> **Provided passage**

╭──

Tracking down the first invocation of this function in the trace, the pointer to varint turns out to be a stack address. Its data is written through two 32-bit integers moves: 9b2e890 (which makes sense as it's the varint encoding for 12cb410) and 2d0e070. Tracking these constants brings us right back to the the TEA block decrypt routine, which means these varints are also encrypted at rest.
Although the ciphertext blocks are copied on the stack before being decrypted, working backwards through the trace we find that the above plaintexts come from a ciphertext block at 142a8c5d0, which is decrypted using the key at address 142f5638d.
We can write some simple code to decrypt this data and convert it to varints:
/// Decrypt a single block of 8 bytes that was encrypted using 32-round TEA.
pub fn tea_block_decrypt(block: &mut [u32; 2], key: &[u32; 4]) {
const NUM_ROUNDS: u32 = 32;
const DELTA: u32 = 0x9E3779B9;
let mut sum = 0xC6EF3720;
fn fiestel_round(b1: u32, b2: &mut u32, k1: u32, k2: u32, sum: u32) {
let k1_term = (b1 << 4).wrapping_add(k1) ^ b1.wrapping_add(sum);
let k2_term = (b1 >> 5).wrapping_add(k2);
*b2 = b2.wrapping_sub(k1_term ^ k2_term);
}
for _ in 0..NUM_ROUNDS {
fiestel_round(block[0], &mut block[1], key[2], key[3], sum);
fiestel_round(block[1], &mut block[0], key[0], key[1], sum);
sum = sum.wrapping_sub(DELTA);
}
}
/// Error type which may be raised when reading a 32-bit varint-encoded integer.

╰──

> **Exercise details**
Rewrite the text on decrypting the encrypted varints from "Tracking down the" up to and including "encrypted at rest.", replacing "constants" with "values".

> **Source material**
╭──

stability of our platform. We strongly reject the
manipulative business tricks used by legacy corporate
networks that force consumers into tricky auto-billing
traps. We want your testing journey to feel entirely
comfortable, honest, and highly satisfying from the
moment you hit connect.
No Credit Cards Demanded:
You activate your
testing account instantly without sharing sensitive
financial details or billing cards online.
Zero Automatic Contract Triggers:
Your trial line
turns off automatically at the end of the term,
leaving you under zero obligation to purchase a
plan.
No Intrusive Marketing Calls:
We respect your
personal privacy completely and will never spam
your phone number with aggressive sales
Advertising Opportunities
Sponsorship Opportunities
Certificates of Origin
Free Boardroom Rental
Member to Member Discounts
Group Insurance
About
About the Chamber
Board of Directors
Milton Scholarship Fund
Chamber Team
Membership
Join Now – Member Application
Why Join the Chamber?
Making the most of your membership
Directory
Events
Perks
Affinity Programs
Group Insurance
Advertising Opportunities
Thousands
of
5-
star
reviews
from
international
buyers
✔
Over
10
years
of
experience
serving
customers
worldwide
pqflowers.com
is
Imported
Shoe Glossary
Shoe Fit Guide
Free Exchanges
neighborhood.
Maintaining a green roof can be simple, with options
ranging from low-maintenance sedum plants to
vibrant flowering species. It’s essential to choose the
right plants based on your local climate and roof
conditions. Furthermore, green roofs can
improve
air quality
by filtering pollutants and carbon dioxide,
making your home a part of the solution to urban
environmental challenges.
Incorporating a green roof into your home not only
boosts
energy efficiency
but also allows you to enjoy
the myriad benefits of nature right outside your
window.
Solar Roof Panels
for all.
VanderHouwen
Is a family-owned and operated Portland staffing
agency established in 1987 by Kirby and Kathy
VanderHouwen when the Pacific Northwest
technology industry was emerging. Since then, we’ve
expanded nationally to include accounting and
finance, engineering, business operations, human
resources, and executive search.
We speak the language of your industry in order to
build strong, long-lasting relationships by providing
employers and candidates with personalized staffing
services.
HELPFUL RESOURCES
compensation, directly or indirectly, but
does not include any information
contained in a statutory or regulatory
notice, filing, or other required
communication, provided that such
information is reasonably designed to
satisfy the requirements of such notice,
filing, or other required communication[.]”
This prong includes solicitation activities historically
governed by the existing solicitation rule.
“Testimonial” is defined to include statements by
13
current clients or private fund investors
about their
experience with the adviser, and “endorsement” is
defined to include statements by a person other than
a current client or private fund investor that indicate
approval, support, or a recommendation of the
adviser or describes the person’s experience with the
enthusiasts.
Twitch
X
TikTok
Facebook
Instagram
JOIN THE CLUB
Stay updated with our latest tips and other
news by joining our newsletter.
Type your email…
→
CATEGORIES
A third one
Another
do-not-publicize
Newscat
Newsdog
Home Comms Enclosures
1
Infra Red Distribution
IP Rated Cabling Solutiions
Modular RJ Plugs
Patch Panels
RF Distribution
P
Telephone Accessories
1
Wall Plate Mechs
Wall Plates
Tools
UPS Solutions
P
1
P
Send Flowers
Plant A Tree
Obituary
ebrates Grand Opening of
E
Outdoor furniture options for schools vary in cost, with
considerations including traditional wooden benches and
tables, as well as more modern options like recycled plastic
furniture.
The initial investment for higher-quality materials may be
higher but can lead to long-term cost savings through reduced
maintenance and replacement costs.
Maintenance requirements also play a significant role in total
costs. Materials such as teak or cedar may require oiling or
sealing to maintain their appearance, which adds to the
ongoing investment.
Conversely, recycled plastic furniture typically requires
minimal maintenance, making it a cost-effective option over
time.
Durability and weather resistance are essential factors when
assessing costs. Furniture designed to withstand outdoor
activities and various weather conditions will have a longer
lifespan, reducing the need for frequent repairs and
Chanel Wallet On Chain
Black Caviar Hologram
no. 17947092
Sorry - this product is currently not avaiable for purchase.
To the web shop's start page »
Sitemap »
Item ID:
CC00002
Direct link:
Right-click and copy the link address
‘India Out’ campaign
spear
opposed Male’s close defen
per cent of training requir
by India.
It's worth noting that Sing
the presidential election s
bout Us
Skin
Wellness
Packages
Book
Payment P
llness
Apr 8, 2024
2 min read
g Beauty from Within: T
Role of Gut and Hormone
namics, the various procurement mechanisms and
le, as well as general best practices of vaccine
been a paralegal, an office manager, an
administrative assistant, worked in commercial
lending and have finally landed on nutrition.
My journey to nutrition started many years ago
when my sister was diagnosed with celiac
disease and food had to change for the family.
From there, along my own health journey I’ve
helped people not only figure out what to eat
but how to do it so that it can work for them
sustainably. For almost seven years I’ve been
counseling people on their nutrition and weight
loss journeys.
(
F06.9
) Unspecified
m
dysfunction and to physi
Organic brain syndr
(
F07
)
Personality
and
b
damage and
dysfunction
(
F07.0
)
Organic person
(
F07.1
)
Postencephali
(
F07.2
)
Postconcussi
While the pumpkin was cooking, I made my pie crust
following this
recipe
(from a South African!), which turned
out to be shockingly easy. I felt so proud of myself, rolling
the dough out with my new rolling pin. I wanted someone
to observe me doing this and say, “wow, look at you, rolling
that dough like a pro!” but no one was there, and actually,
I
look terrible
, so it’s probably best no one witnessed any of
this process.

╰──

> **Answer space**
Tracking down the first invocation of this function in the trace, the pointer to varint turns out to be a stack address. Its data is written through two 32-bit integers moves: 9b2e890 (which makes sense as it's the varint encoding for 12cb410) and 2d0e070. Tracking these values brings us right back to the the TEA block decrypt routine, which means these varints are also encrypted at rest.